Los deudos se arremolinaron alrededor de la fosa abierta y fue precisamente su primo Gerardo el encargado de decir las palabras de despedida. Habló sobre la personalidad del difunto, sobre su carrera de periodista y sobre otras cosas más que Jacobo ya no oía, presa de una profunda angustia y una melancolía que superaban lo humano.
Los enterradores iniciaron la labor de descender cuidadosa y lentamente el féretro, pero cuando le faltaba más de un metro para llegar al fondo una de las cuerdas se rompió y el ataúd cayó como plomo, haciendo un ruido ensordecedor al chocar con la base de la tumba.
En ese instante Jacobo despertó…





Cortex
Pa´mal, estimado ViMON.
Mi voto.
Cortex
VIMON
Merci, amigo Cortex. Saludos.
Manger
Muy bueno, Vimon. Como siempre. Un abrazo.
VIMON
Muchas gracias, estimado Germán. Saludos.
Mabel
¡Vaya impresión! Un abrazo Vicente y mi voto desde Andalucía
VIMON
Te agradezco mucho, Mabel, y te dejo un abrazo.
Natalia
Genial!! Tienes mi voto
VIMON
Muy agradecido por tan inmerecido comentario. Saludos.
Esruza
Muy bueno Vimón, tienes mi voto y
Saludos cordiales
VIMON
Mil gracias, Esruza. Saludos.
Lourdes
Está genial Vicente. Un abrazo y te envio a portada!.
VIMON
Muy agradecido, Lourdes. Un fuerte abrazo.
gonzalez
Me gustó mucho, Vimon. Te dejo mi voto y un fuerte abrazo.
VIMON
Me alegra mucho que te haya gustado, amigo González. Un abrazo.
YCAN
Me enredaste VIMON, al grado que me molestó que despertara. Me habría gustado saber qué más. Mi voto. (Espero que todos los tuyos estén bien).
VIMON
Pues si quieres lo volvemos a dormir, YCAN…Gracias por pasar y comentar.
Pitus
Ehhh, como a mi me gustan !
Léete “La muerta”, de Guy de Maupassant…
VIMON
Gracias, Pitus, no conozco el relato, pero ya lo buscaré…
Ariel
Muy bueno Vimon. me encanto. Saludos desde Argentina!
VIMON
Muchas gracias, Ariel. Saludos desde Monterrey, México.
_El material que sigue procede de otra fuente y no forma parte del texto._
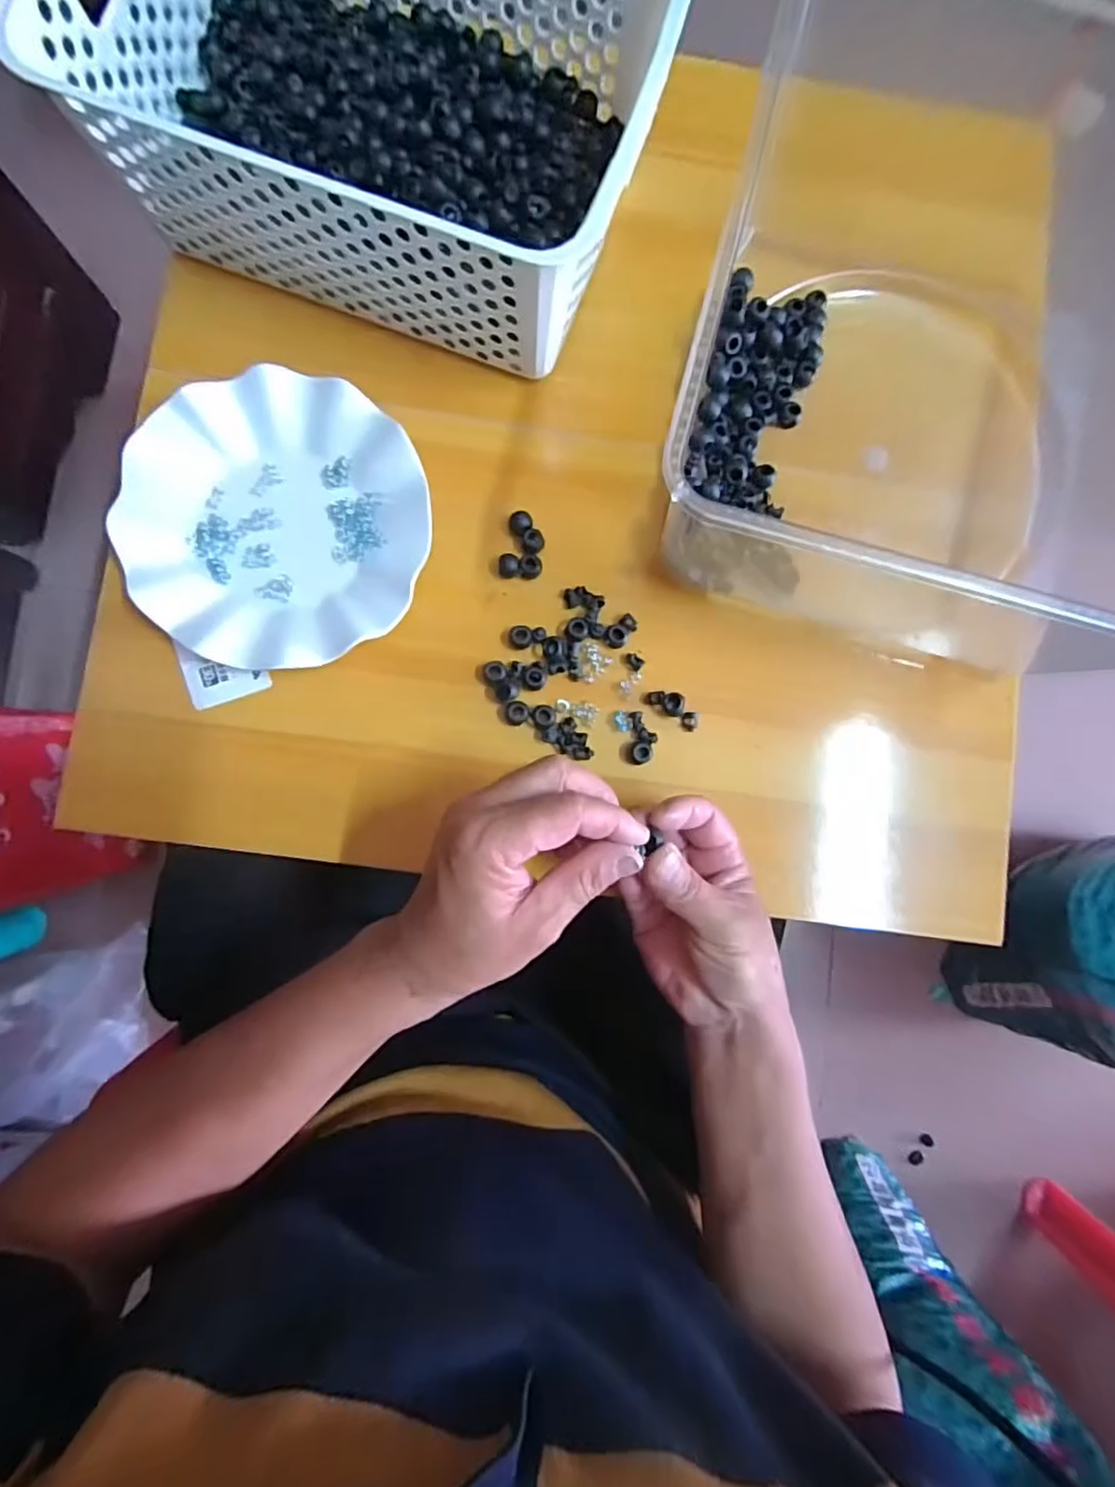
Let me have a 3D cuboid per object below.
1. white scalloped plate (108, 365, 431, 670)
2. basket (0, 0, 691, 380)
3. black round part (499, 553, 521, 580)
[{"bbox_3d":[-0.173,-0.136,0.385,0.179,0.023,0.176,0,85,-4],"label":"white scalloped plate"},{"bbox_3d":[-0.102,-0.372,0.358,0.304,0.103,0.201,18,84,-2],"label":"basket"},{"bbox_3d":[-0.031,-0.115,0.399,0.013,0.010,0.015,1,85,-4],"label":"black round part"}]

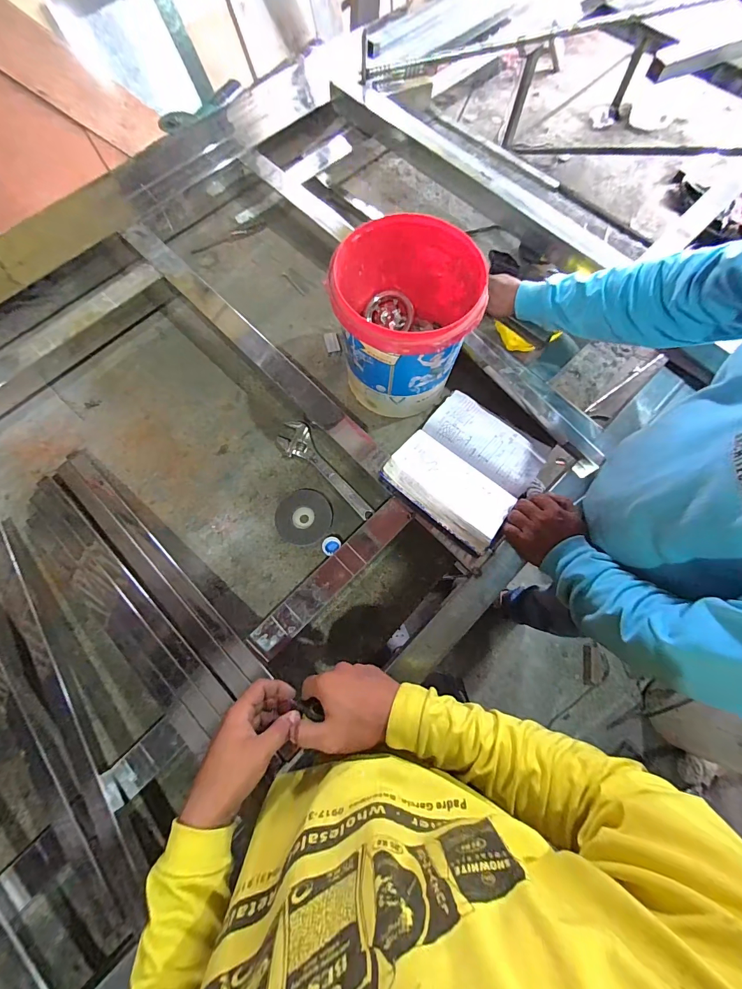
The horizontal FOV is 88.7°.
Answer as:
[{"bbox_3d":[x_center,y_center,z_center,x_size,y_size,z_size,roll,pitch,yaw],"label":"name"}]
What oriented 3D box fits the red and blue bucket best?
[{"bbox_3d":[0.053,-0.273,0.646,0.208,0.242,0.211,0,74,0],"label":"red and blue bucket"}]

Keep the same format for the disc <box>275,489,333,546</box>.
[{"bbox_3d":[-0.119,0.040,0.673,0.095,0.005,0.099,0,74,0],"label":"disc"}]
francisco de Juan Fernández
Divertido y bien narrado tu relato, me gustó, te mereces un 10
VIMON
Muchas gracias y un saludo, Francisco.
GermánLage
Estupendo, Vimon.
Un cordial saludo.
VIMON
Muy agradecido, amigo Germán.
icorre
Muy bueno, Vimon. Si hubiera sido mío, no habría despertar al final. Soy más tétrico, jajaja!!